In a website announcement on Sunday, Coincheck said it would repay holders from company funds at a rate of ¥88.5 per XEM, indicating it would try to stay in business. The valuation is less than the ¥104 price the day before the hack or XEM’s current trading price of ¥112.

Coincheck said it was still deciding when and how to repay. The net worth of Coincheck, and hence its ability to cover the debt, is unclear. The exchange’s future may depend on whether other customers demand to withdraw their funds.

“They basically lost half a billion dollars worth of XEM,” said Jeff McDonald, vice-president of the NEM Foundation, which issued XEM. “If they had a billion dollars in the bank they’d be able to cover the losses pretty easily. I don’t know how much money they have.”

NEM is one of a number of second-generation blockchain systems designed as a platform for companies to build applications. XEM, pronounced ‘Zem’, is its built-in digital currency.

Mr McDonald ruled out a “hard fork” to recover the stolen coins. In a hard fork, developers roll back the state of the blockchain to before the disputed transaction.
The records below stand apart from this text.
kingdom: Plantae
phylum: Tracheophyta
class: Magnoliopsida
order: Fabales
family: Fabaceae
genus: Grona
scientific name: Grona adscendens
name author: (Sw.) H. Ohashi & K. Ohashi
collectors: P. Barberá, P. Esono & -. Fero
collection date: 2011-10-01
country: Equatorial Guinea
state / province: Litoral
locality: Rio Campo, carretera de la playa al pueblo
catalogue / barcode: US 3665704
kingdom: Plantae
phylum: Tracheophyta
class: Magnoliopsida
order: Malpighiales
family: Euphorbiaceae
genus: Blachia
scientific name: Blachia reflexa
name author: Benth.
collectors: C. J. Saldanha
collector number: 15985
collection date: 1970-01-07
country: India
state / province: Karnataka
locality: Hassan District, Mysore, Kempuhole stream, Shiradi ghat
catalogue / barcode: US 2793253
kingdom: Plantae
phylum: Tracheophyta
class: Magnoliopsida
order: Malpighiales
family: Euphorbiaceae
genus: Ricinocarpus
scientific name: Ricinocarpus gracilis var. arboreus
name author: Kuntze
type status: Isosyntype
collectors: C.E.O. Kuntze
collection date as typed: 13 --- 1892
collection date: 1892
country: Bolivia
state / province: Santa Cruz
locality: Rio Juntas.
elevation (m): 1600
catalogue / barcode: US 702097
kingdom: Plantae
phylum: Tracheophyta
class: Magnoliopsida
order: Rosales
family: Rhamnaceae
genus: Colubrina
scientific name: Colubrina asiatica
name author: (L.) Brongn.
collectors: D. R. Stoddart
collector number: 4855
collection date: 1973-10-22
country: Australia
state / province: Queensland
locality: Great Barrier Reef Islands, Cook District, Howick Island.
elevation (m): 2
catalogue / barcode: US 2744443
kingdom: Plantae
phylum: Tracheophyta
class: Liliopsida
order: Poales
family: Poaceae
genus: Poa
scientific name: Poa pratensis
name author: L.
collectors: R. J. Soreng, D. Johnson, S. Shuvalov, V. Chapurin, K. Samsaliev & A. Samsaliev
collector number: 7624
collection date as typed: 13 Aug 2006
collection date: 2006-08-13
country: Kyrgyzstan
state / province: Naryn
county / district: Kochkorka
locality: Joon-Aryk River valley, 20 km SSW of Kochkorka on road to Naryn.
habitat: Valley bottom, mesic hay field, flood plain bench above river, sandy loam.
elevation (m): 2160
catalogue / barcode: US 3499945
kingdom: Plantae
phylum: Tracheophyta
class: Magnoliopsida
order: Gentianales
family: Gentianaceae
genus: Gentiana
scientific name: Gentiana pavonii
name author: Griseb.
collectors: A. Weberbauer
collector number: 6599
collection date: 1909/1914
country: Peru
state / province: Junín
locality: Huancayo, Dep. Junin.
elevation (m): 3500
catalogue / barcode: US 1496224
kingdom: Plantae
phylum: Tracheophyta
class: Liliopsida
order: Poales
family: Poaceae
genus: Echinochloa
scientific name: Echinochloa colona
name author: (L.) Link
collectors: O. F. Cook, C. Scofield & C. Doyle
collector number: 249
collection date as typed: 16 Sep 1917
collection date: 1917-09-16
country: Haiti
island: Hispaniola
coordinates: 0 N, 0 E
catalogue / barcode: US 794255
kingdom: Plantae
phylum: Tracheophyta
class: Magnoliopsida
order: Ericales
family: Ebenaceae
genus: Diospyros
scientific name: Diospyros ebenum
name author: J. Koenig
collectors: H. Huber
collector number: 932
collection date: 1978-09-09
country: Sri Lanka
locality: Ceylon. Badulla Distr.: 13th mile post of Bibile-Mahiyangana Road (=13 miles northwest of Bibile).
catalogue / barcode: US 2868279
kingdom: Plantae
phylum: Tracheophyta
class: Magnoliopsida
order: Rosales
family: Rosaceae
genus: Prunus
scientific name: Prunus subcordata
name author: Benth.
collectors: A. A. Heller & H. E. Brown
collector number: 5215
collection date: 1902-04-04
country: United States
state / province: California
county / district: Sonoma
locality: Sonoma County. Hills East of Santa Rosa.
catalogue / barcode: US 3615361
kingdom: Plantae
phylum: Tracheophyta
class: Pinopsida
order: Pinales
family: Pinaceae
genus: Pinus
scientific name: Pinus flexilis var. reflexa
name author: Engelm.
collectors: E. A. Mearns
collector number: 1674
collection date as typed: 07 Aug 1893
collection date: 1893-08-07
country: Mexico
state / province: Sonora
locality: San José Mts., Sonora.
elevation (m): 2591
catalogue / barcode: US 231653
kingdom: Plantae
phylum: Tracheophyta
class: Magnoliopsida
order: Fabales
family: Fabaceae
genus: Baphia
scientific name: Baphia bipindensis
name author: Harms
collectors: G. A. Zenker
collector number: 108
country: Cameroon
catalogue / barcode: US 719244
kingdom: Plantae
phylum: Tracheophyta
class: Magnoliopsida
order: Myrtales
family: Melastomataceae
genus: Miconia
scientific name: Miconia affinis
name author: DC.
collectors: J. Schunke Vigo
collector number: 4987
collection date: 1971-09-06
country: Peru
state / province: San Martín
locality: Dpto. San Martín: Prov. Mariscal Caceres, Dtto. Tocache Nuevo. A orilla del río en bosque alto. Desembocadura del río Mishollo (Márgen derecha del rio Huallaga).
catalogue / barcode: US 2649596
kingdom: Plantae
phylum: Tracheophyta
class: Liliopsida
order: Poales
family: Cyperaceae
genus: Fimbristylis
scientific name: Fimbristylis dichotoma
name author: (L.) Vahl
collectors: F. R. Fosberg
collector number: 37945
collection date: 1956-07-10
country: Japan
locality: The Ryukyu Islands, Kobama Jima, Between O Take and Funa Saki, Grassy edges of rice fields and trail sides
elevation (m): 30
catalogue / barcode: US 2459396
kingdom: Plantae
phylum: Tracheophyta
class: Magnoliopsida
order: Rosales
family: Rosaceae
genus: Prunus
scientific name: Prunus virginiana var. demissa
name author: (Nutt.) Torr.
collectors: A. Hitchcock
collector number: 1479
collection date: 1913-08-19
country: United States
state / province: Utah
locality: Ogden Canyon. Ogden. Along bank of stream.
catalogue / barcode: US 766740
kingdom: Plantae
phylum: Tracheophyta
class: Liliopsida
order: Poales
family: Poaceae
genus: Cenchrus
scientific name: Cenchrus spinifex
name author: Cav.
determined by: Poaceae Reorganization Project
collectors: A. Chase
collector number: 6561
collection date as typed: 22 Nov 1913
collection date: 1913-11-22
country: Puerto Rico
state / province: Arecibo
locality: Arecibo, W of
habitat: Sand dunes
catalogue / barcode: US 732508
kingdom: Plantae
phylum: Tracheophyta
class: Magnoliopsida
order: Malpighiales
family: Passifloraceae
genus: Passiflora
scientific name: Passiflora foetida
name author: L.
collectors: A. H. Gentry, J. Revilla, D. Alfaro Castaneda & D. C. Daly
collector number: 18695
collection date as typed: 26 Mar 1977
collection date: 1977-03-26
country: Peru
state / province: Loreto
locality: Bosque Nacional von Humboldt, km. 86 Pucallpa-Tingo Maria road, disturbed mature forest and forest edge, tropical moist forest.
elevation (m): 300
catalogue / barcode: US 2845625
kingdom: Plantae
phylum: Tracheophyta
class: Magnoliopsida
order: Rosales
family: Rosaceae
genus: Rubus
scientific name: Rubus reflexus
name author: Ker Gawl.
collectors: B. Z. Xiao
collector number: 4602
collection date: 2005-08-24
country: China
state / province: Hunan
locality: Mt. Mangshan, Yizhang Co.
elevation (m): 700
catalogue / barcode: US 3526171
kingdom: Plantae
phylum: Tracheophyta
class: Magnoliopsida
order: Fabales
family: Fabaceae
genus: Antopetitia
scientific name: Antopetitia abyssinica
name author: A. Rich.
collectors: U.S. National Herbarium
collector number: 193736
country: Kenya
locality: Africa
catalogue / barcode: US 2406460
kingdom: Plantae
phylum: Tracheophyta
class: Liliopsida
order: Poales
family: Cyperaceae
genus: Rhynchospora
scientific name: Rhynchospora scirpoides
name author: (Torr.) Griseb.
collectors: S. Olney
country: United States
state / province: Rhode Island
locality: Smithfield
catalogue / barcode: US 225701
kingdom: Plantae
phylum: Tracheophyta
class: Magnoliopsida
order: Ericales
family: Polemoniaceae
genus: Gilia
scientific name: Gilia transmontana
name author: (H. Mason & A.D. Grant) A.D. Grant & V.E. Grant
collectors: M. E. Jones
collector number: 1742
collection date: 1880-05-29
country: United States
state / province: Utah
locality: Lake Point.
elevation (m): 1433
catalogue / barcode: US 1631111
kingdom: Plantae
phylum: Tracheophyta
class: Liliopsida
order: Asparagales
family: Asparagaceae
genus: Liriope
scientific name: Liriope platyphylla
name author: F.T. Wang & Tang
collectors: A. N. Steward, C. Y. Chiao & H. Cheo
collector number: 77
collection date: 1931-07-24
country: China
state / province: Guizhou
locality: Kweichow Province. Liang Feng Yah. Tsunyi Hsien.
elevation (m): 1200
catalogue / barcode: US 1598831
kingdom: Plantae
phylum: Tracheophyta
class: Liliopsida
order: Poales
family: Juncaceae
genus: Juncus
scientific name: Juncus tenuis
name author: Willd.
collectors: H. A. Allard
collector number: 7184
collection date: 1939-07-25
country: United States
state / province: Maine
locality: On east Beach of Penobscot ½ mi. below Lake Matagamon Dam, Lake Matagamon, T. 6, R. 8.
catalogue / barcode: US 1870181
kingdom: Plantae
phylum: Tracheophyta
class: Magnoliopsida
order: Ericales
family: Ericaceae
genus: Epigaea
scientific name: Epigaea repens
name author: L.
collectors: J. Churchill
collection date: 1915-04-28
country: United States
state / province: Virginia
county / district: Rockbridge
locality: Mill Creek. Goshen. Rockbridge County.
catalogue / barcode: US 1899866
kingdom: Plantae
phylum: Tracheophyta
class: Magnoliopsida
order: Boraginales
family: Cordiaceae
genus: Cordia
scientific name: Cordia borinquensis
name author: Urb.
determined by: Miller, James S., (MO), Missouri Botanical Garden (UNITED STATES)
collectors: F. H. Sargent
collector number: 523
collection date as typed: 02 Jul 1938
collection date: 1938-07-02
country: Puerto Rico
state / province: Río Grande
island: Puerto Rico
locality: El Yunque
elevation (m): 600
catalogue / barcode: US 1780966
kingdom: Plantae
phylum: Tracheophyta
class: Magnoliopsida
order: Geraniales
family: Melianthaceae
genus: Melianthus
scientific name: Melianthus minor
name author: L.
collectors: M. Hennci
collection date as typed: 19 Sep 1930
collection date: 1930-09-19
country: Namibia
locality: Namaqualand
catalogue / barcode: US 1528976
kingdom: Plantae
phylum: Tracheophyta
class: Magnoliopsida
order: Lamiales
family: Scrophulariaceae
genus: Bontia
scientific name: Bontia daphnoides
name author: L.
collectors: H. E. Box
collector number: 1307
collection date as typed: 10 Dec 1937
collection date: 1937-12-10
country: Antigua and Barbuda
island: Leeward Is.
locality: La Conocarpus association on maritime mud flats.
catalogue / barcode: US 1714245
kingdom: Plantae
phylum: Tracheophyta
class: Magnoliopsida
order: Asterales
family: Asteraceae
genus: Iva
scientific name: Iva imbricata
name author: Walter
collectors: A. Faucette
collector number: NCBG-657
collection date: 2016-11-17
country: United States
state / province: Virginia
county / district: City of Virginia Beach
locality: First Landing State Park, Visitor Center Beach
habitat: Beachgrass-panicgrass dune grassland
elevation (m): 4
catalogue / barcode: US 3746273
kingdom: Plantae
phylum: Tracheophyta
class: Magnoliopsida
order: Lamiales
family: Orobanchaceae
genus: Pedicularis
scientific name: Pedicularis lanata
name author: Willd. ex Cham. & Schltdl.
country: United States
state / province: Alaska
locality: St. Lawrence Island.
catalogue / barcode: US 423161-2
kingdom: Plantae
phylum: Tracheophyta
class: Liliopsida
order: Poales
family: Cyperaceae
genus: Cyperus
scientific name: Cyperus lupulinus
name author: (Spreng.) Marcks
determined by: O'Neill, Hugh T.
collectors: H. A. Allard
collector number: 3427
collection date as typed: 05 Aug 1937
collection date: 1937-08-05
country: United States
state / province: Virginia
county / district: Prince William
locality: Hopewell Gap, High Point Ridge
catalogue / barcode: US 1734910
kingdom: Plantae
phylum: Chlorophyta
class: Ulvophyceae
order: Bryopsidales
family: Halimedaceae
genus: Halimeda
The old blockchain still exists, but if users adopt the forked version, the theft becomes irrelevant.

“We don’t consider that to be an option at all because the NEM system is working correctly,” said Mr McDonald.

The NEM Foundation has instead moved to “tag” the stolen coins, making them similar to banknotes with recorded serial numbers and thus hard for the hackers to use. “We’re currently reaching out to exchanges to try and halt any deposits that are made with those XEMs,” said Mr McDonald.

Coincheck said the stolen funds were stored in a so-called “hot wallet”. A hot wallet is a computer connected to the internet and thus accessible to a hacker. Best practice in the industry is to keep most funds in a “cold wallet” held offline.

Coincheck said it had reported the theft to the police and Japan’s Financial Services Agency. According to local media, the FSA has ordered all the country’s cryptocurrency exchanges to check their security, and may issue a business improvement order to Coincheck.

Japanese private investors were at the heart of a tenfold surge in the price of bitcoin, the original cryptocurrency, during 2017. Japan is one of the few countries to authorise and regulate cryptocurrency exchanges.